Settlement reached in gene therapy death
The US scientist who ran a gene therapy study that ended with the death of an 18-year-old is barred from leading human research trials for five years under a settlement with the government, the Justice Department said on Wednesday.
Dr. James Wilson of the University of Pennsylvania also agreed to lecture and write about what he learned from the study, which was testing whether injections of an altered virus carrying healthy genes could cure a potentially fatal liver condition. Jesse Gelsinger died during the study, shortly after getting an injection.
His 1999 death, the only known fatality from gene therapy, shook the emerging research field. Some gene therapy trials were halted for months, and regulators promised closer monitoring to protect patients.
Government investigators said Wilson’s study should have been stopped earlier because of side effects.
The Justice Department charged Wilson and two other researchers with submitting false statements about the study to regulators, and with failing to obtain proper consent from people who volunteered to take part. The consent form did not disclose all possible side effects, the government said.
Wilson and the two other scientists, who agreed to lesser research restrictions to settle the government’s charges, admitted no wrongdoing and contend their conduct was legal and appropriate, the Justice Department statement said.
Wilson has not been involved in human research since January 2000. In a statement, he said he had focused in the last few years on designing ways to deliver gene therapy and genetic vaccines.

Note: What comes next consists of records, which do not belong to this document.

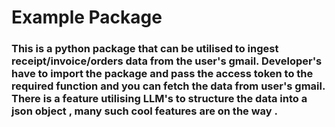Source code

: # Example Package

### This is a python package that can be utilised to ingest receipt/invoice/orders data from the user's gmail. Developer's have to import the package and pass the access token to the required function and you can fetch the data from user's gmail. There is a feature utilising LLM's to structure the data into a json object , many such cool features are on the way . 

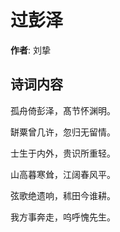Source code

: # 过彭泽

**作者**: 刘挚

## 诗词内容

孤舟倚彭泽，髙节怀渊明。

缾粟曾几许，忽归无留情。

士生于内外，贵识所重轻。

山高暮寒耸，江阔春风平。

弦歌绝遗响，秫田今谁耕。

我方事奔走，呜呼愧先生。

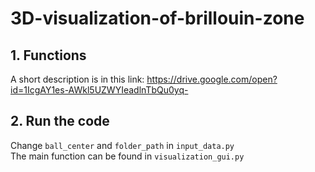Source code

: # 3D-visualization-of-brillouin-zone

## 1. Functions
A short description is in this link: 
https://drive.google.com/open?id=1IcgAY1es-AWkl5UZWYIeadlnTbQu0yq-

## 2. Run the code
Change `ball_center` and `folder_path` in `input_data.py`\
The main function can be found in `visualization_gui.py`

Reaching the settlement “means that I may continue to devote myself fully and without restriction to my laboratory research, and that I may conduct clinical research when it would be appropriate for scientific advancement,” Wilson said.

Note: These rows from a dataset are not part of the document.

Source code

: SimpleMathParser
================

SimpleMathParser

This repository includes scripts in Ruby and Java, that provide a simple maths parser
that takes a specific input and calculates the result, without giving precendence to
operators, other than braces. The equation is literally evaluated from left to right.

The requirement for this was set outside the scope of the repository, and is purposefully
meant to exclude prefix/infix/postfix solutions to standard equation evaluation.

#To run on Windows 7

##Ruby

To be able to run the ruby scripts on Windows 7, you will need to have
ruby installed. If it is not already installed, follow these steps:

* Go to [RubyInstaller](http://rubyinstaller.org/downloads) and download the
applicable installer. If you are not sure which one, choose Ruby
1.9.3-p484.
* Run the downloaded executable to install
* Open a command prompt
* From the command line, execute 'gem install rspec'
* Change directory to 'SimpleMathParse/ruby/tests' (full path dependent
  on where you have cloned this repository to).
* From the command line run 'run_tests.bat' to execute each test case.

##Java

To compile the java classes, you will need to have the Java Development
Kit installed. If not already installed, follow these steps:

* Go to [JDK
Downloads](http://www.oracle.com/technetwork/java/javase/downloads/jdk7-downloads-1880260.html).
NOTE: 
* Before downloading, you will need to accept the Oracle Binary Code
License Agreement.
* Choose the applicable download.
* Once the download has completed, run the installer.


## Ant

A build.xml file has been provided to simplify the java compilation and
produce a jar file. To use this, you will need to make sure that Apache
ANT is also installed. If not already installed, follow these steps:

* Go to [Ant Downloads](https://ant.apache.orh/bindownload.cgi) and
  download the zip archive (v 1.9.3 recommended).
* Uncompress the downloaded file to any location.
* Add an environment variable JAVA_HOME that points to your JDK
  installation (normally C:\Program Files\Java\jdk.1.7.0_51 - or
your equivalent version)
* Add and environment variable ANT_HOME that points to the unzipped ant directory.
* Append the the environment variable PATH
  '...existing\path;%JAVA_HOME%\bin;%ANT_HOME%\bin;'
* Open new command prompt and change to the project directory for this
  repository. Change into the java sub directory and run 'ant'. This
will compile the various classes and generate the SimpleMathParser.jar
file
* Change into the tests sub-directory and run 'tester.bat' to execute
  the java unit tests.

The University of Pennsylvania and the Children’s National Medical Center, also involved in the gene therapy experiment, agreed to pay more than $500,000 each to settle the government’s charges. Neither institution admitted wrongdoing, the Justice Department said.
“Over the last five years Penn has established what is now a national model for the conduct of research, including mandatory training of investigators and staff coupled with a comprehensive internal monitoring program for research volunteers,” the university said in a statement.